══ MATERIAL SHOWN ══

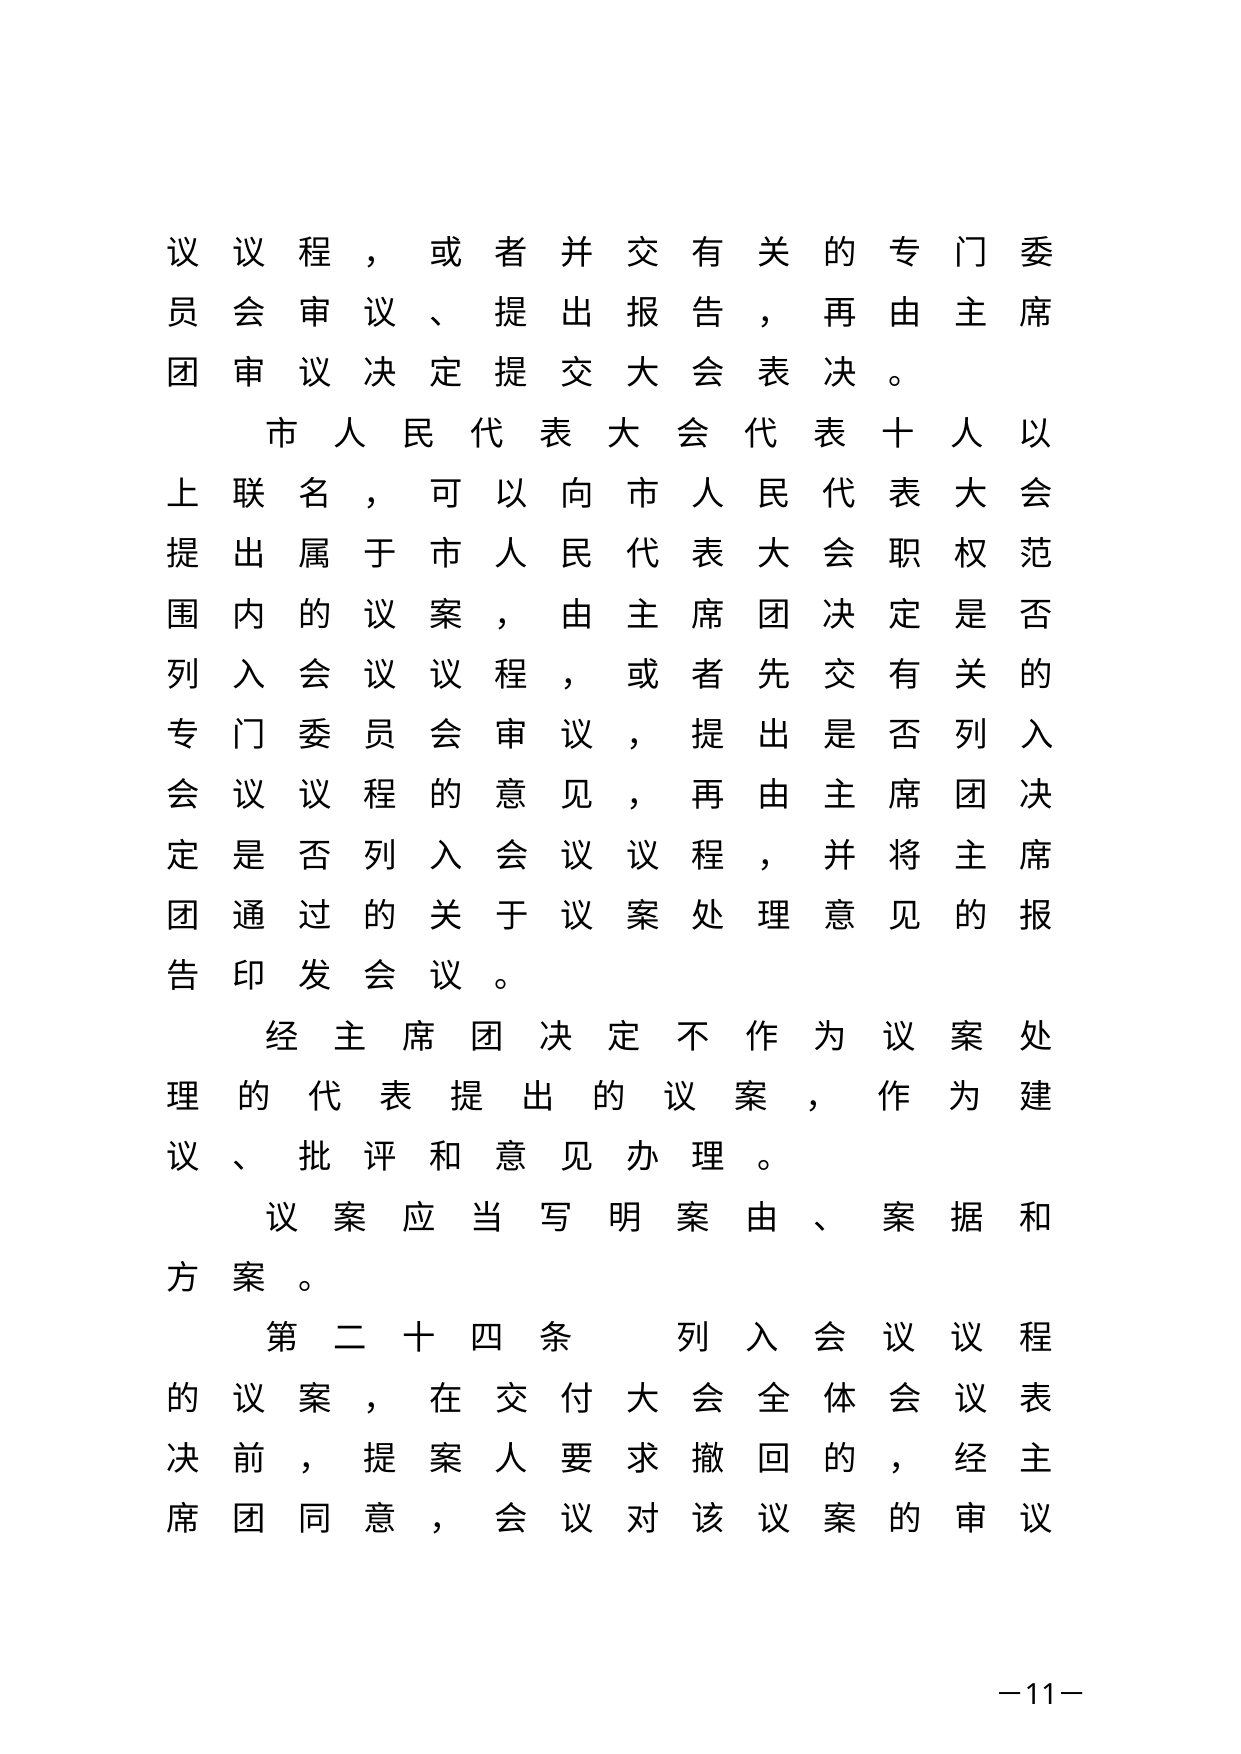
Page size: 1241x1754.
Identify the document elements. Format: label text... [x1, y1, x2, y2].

text 议案应当写明案由、案据和方案。 [167, 1184, 1085, 1305]
text 经主席团决定不作为议案处理的代表提出的议案，作为建议、批评和意见办理。 [167, 1003, 1085, 1184]
text 市人民代表大会代表十人以上联名，可以向市人民代表大会提出属于市人民代表大会职权范围内的议案，由主席团决定是否列入会议议程，或者先交有关的专门委员会审议，提出是否列入会议议程的意见，再由主席团决定是否列入会议议程，并将主席团通过的关于议案处理意见的报告印发会议。 [167, 400, 1085, 1003]
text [167, 1305, 1085, 1546]
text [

═══

> TO DO
Could all the data above be given again exactly, leaving out its images?

> EXERCISE ANSWER
Page size: 1241x1754.
Identify the document elements. Format: label text... [x1, y1, x2, y2].

text 议案应当写明案由、案据和方案。 [167, 1184, 1085, 1305]
text 经主席团决定不作为议案处理的代表提出的议案，作为建议、批评和意见办理。 [167, 1003, 1085, 1184]
text 市人民代表大会代表十人以上联名，可以向市人民代表大会提出属于市人民代表大会职权范围内的议案，由主席团决定是否列入会议议程，或者先交有关的专门委员会审议，提出是否列入会议议程的意见，再由主席团决定是否列入会议议程，并将主席团通过的关于议案处理意见的报告印发会议。 [167, 400, 1085, 1003]
text [167, 1305, 1085, 1546]
text [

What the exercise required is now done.